(Stored records)
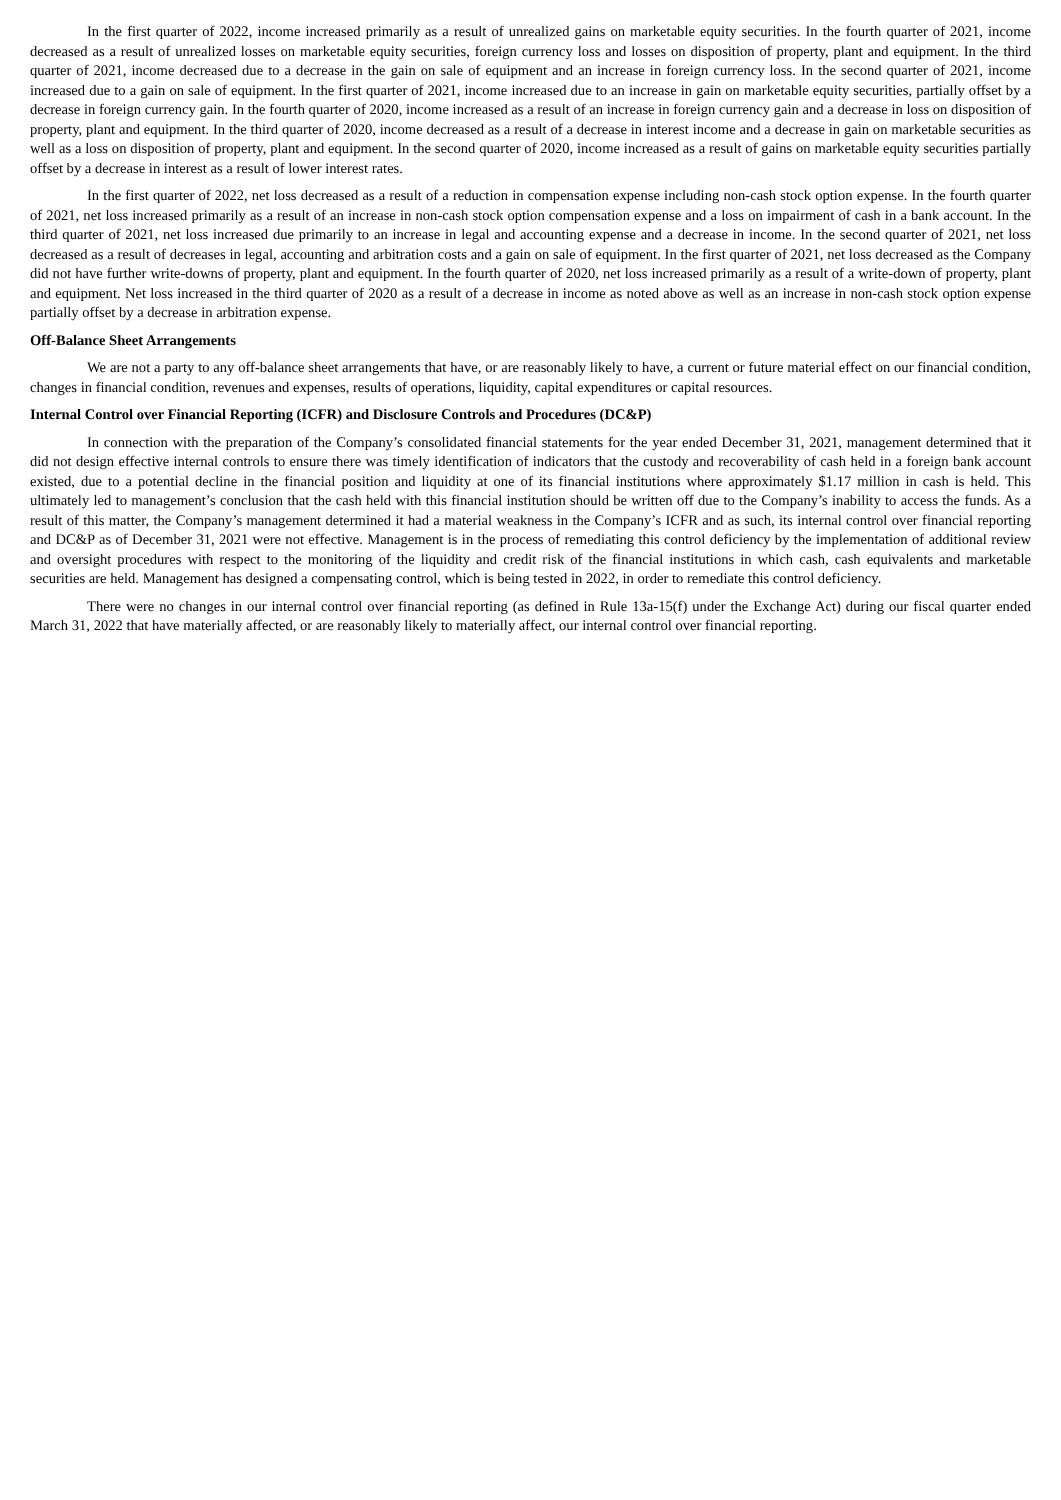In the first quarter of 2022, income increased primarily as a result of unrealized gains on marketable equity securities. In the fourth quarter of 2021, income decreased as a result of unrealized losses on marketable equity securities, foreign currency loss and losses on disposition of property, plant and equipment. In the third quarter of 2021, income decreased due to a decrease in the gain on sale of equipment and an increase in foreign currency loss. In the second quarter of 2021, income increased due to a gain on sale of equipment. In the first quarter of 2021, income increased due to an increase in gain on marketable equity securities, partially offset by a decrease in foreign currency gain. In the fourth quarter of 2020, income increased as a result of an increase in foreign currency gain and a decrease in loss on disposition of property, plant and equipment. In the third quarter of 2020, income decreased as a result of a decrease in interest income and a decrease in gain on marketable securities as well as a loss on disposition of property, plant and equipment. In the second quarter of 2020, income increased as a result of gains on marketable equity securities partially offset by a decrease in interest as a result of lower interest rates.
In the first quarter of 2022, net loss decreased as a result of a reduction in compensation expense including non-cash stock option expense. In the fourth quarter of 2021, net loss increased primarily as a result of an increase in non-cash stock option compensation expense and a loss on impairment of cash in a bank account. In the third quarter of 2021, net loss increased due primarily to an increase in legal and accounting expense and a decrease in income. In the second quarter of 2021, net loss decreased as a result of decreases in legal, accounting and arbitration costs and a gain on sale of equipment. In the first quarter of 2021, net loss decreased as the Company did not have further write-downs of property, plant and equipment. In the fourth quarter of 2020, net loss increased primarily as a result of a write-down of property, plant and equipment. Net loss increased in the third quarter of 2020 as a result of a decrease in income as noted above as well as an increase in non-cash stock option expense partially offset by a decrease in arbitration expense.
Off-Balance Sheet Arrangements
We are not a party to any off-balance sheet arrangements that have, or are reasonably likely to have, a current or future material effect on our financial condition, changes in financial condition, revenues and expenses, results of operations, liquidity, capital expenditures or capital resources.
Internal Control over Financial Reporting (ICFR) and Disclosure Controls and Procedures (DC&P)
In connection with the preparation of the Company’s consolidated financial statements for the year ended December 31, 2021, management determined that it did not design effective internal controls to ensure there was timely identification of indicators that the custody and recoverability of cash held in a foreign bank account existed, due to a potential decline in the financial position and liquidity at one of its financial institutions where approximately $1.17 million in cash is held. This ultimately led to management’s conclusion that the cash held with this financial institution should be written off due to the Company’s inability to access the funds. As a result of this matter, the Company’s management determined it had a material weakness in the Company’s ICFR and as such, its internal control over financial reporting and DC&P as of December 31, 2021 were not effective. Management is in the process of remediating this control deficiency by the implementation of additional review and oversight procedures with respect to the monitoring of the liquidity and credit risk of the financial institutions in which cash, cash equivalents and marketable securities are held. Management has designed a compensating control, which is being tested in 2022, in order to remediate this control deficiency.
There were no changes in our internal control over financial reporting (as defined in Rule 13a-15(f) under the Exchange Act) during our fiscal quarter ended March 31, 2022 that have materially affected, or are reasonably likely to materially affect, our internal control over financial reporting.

[WHAT IS EXPECTED]
Every line above that has the string "reasonably" needs to be copied.

[EXERCISE ANSWER]
We are not a party to any off-balance sheet arrangements that have, or are reasonably likely to have, a current or future material effect on our financial condition, changes in financial condition, revenues and expenses, results of operations, liquidity, capital expenditures or capital resources.
There were no changes in our internal control over financial reporting (as defined in Rule 13a-15(f) under the Exchange Act) during our fiscal quarter ended March 31, 2022 that have materially affected, or are reasonably likely to materially affect, our internal control over financial reporting.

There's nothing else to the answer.